Peerless Woolen Mills in Rossville
A devoted effort to revive the heart of a northwest Georgia manufacturing community took shape this spring through an innovative economic development collaboration with the University Of Georgia Carl Vinson Institute Of Government, Chattanooga’s Lyndhurst Foundation and GMA.
Through the collaboration, six teams of UGA landscape architecture students invested months of work preparing redevelopment designs for the Peerless Woolen Mills site that Rossville Mayor Teddy Harris calls the heart of his city. On May 2, the students presented their revitalization designs to Harris, other community leaders, citizens and members of the economic development coalition in Rossville City Hall.
With Lyndhurst Foundation support, 18 landscape architecture students working through UGA’s Urban Design Studio produced alternative solutions to reinvigorate the 27-acre mill site as a nexus for the kinds of social and business activities that can be seamlessly incorporated into the fast-growing metropolitan Chattanooga region.
“They are all great designs,” Harris said. “The thing I really like is that when these plans are given to prospective developers and investors they can pick and choose the parts that economically are the best fit for redevelopment.”
The Urban Design Studio is a component of the Georgia Downtown Renaissance Partnership, an economic development collaboration coordinated by the Institute of Government, GMA, the Georgia Cities Foundation and others. For the first time, a Georgia Downtown Renaissance Partnership project was supported by the Lyndhurst Foundation, a nonprofit dedicated to strengthening metro Chattanooga’s economy.
In Rossville, just across the state line from Chattanooga, students with the UGA College of Environment and Design worked in groups to create six different redevelopment plans for Peerless Mills. The students modeled big-picture ideas that could serve as catalysts for effective site redevelopment.
One group based its proposal on the region’s exceptional recreational opportunities by designing what could become a recreation mecca for outdoor enthusiasts and related retailers and small manufacturers. Other designs focused on developing a railroad center, a large civic plaza or mixed-use high-tech or green industry incubators.
Preparing realistic plans that can serve as catalysts for reviving the longdormant mill site required the support of a growing coalition of public and private organizations, starting with the Georgia Downtown Renaissance Partnership. GMA and the Carl Vinson Institute of Government launched the partnership in 2013 with support from the Georgia Cities Foundation to help municipal leaders foster vibrant downtowns. Institute of Government faculty member Danny Bivins coordinates the Renaissance Partnership with GMA.
CED is intimately involved in two of the partnership’s three components: the Urban Design Studio that produced the Rossville redevelopment plans and a summer internship program. The Institute of Government works closely with GMA on the third component, a Renaissance Strategic Visioning & Planning (RSVP) process that helps Georgia cities establish effective downtown revitalization programs.
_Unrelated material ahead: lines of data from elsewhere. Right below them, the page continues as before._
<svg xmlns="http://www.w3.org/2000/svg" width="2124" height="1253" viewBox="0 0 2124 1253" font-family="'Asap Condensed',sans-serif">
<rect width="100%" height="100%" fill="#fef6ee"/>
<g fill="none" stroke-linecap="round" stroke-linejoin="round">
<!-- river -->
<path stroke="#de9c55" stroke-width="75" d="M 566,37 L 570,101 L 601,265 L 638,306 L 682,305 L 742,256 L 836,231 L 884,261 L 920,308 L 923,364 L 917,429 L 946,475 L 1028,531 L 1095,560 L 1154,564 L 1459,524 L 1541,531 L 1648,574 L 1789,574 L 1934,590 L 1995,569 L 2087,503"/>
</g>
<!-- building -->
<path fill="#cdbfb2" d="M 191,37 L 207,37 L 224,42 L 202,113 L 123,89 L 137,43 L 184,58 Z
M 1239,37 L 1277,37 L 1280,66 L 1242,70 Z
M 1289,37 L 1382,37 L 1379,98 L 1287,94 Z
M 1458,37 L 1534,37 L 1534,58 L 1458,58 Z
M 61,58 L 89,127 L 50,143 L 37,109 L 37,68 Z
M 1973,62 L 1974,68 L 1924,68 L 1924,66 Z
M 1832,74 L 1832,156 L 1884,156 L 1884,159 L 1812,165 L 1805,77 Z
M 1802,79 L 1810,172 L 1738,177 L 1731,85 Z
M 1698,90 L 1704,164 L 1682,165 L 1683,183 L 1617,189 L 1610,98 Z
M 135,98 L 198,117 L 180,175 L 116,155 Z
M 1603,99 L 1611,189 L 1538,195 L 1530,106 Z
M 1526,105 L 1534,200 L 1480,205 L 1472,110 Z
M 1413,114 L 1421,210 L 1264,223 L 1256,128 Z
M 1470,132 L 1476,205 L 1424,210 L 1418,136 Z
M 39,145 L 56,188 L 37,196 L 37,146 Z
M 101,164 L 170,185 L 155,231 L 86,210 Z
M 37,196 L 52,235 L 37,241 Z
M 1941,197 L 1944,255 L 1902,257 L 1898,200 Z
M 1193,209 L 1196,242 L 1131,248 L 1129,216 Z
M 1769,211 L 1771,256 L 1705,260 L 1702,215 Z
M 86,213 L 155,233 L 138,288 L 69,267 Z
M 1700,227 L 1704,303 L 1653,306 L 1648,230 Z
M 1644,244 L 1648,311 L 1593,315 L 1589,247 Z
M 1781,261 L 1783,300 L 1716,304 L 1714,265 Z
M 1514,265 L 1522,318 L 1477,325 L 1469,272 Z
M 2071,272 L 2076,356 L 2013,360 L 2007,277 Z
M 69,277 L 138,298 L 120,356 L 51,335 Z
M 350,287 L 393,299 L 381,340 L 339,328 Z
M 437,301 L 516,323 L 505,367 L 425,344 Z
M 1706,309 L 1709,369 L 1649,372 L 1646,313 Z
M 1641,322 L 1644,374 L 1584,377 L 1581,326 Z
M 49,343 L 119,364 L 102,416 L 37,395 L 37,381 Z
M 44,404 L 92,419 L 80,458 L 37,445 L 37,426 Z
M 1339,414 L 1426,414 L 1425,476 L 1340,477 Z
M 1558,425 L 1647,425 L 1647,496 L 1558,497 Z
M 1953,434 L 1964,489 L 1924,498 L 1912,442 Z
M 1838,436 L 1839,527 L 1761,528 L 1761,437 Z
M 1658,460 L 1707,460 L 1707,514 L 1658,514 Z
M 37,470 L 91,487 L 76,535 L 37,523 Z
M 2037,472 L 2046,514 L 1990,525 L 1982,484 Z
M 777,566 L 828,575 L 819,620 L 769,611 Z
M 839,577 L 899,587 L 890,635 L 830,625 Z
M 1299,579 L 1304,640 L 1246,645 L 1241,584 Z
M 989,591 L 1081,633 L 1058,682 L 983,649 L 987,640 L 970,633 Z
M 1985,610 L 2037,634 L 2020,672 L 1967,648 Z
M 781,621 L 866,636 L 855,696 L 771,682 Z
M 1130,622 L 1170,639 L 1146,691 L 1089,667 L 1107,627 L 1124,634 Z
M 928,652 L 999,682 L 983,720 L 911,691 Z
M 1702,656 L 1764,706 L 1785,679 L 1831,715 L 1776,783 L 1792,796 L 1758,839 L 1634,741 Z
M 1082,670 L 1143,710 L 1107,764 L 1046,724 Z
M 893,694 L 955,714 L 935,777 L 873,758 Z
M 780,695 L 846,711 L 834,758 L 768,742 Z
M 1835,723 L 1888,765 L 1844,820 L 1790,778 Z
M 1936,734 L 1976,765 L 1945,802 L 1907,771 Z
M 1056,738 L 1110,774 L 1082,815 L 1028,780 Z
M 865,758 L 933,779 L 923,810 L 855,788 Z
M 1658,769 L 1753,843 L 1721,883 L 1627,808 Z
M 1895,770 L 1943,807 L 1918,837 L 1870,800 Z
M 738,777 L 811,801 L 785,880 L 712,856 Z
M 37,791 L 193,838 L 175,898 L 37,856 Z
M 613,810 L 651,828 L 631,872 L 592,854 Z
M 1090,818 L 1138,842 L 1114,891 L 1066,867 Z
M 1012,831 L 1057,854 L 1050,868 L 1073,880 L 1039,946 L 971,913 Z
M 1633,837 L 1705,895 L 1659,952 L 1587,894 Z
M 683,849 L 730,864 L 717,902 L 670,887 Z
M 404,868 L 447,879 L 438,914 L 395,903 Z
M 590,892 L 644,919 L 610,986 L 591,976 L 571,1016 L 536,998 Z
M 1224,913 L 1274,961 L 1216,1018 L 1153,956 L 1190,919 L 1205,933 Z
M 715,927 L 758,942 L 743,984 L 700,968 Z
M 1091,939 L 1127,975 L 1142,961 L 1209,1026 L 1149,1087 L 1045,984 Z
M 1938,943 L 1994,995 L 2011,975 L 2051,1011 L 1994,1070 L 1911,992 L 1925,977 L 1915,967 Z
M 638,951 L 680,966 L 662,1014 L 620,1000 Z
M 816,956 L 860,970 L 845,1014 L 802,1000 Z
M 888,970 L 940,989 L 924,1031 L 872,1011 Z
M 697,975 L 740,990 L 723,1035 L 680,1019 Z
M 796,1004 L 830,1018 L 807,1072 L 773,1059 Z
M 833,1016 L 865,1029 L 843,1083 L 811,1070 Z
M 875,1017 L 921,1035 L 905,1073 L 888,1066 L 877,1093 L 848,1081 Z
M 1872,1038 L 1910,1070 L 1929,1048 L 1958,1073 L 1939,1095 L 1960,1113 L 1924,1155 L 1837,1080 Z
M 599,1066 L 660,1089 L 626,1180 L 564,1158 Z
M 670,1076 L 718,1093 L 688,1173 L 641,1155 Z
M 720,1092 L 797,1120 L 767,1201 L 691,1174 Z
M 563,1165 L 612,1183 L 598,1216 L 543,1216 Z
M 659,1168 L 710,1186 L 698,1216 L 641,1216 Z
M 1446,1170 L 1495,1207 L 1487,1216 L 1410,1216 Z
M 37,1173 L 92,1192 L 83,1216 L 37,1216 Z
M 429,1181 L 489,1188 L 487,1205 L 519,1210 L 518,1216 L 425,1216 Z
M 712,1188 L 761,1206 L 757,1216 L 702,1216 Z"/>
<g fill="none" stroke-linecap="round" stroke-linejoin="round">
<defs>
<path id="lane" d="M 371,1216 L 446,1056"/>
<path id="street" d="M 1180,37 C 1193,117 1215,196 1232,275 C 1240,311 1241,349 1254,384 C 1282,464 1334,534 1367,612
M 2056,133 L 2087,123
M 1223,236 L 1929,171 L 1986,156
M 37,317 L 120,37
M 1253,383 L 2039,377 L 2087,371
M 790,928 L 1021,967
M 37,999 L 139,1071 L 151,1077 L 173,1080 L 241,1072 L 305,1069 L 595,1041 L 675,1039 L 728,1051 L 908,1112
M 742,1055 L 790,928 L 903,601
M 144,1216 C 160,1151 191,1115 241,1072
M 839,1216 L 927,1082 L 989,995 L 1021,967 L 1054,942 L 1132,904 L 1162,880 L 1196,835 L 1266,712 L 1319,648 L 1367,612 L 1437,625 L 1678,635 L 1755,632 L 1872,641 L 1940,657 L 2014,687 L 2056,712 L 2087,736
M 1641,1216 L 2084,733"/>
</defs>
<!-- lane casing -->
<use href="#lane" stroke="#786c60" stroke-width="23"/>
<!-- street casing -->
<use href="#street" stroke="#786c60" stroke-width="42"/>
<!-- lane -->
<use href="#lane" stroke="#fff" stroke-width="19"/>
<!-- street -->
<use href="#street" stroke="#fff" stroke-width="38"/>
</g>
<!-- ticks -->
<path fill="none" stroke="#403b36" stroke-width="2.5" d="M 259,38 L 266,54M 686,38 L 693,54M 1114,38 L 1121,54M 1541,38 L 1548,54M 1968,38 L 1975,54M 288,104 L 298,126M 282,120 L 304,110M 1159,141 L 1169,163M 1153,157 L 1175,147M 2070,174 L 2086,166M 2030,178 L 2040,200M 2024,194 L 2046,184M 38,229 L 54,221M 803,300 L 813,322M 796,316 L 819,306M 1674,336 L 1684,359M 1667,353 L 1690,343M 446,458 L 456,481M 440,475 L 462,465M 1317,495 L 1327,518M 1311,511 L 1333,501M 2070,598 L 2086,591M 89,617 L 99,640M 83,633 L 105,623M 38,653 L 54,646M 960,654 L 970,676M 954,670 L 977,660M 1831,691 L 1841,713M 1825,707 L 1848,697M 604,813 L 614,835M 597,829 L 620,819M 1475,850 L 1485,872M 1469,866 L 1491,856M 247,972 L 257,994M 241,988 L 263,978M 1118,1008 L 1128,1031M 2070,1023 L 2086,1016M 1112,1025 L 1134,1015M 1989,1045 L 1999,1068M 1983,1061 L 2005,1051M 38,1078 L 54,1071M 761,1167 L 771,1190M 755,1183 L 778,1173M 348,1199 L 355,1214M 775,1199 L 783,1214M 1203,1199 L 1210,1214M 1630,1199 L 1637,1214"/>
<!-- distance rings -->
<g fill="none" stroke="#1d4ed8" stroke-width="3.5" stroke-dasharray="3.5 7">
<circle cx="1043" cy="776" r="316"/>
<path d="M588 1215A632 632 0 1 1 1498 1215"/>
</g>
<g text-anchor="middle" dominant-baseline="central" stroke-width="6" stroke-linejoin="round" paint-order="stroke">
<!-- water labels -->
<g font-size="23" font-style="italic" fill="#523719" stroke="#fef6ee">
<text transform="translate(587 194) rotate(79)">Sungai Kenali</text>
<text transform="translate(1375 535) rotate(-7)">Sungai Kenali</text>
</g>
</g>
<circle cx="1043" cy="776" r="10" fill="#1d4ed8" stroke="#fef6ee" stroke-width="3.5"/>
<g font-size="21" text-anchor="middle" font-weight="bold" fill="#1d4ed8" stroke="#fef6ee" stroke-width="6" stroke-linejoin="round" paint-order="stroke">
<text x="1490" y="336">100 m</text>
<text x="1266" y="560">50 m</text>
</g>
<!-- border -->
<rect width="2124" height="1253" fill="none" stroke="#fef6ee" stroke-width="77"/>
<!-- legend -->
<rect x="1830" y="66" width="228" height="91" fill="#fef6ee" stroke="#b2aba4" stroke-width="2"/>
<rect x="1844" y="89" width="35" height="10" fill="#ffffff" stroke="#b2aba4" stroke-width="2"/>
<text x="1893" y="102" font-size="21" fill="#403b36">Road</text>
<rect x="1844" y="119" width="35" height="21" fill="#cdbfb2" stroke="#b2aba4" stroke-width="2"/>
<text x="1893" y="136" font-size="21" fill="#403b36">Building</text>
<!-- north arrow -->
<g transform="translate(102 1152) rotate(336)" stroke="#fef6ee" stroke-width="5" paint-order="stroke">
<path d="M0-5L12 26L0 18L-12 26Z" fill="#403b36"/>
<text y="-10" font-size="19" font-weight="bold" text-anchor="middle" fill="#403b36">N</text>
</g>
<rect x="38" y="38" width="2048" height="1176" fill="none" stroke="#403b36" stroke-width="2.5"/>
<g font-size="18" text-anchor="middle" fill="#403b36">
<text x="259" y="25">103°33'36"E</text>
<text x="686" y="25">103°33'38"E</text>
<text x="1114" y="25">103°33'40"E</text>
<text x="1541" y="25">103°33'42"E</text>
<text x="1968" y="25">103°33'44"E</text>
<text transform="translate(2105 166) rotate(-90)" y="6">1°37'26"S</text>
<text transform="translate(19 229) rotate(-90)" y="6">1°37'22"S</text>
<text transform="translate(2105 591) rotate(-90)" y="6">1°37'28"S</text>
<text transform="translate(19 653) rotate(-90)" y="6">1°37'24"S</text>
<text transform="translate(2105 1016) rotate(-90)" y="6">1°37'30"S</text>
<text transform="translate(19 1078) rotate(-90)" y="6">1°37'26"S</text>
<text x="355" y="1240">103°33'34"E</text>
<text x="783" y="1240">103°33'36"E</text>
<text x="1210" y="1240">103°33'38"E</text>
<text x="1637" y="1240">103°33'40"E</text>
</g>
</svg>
In just three years, more than 30 Georgia cities have benefitted from the Renaissance Partnership, GMA Executive Director Lamar Norton points out.
“The Georgia Downtown Renaissance Partnership has been a great resource for cities,” Norton said. “The Urban Design component gives students career-building experience and the participating cities get a well-thought-out plan to help them move forward.”
Landowners Hazel and Mitchell Bell were excited to offer Peerless Mills as a study site for CED Associate Professor Douglas Pardue’s Urban Design students. Additional support came from the Lyndhurst Foundation and the citizen-led Thrive 2055, both dedicated to advancing economic, educational and recreational opportunities in the Chattanooga area.
The Lyndhurst Foundation has been a major player in Chattanooga’s ongoing rebirth and its service area includes five Georgia counties. This year, the foundation lent its support to Renaissance Partnership projects in Rossville, Chickamauga and Chatsworth, according to President and Treasurer Benic “Bruz” Clark III.
“Community visioning and innovative urban planning and design have been essential ingredients in the Lyndhurst Foundation’s long-term strategy to revitalize downtown Chattanooga,” Clark said. “It is exciting to be able to help export this approach to community and economic development in outlying towns such as Rossville, Chatsworth and Chickamauga through the Renaissance Partnership.”
The Peerless Mills project illustrates perfectly why the Renaissance Partnership is so special, Pardue said. “It provided an exceptional experiential learning opportunity for our students by allowing them to work directly with community leaders and partners on an important civic site. And it provided the city of Rossville with design visions that will assist with site planning and fundraising,” he said.
Mayor Harris pledged to continue working with the Bell family to once again make Peerless Mills the vibrant heart of a thriving city. “The city is here to facilitate and to help in any way that we can. I think an economic boom will take place in the entire south side of the Chattanooga metro area when the right combination of redevelopment happens at Peerless Mills.”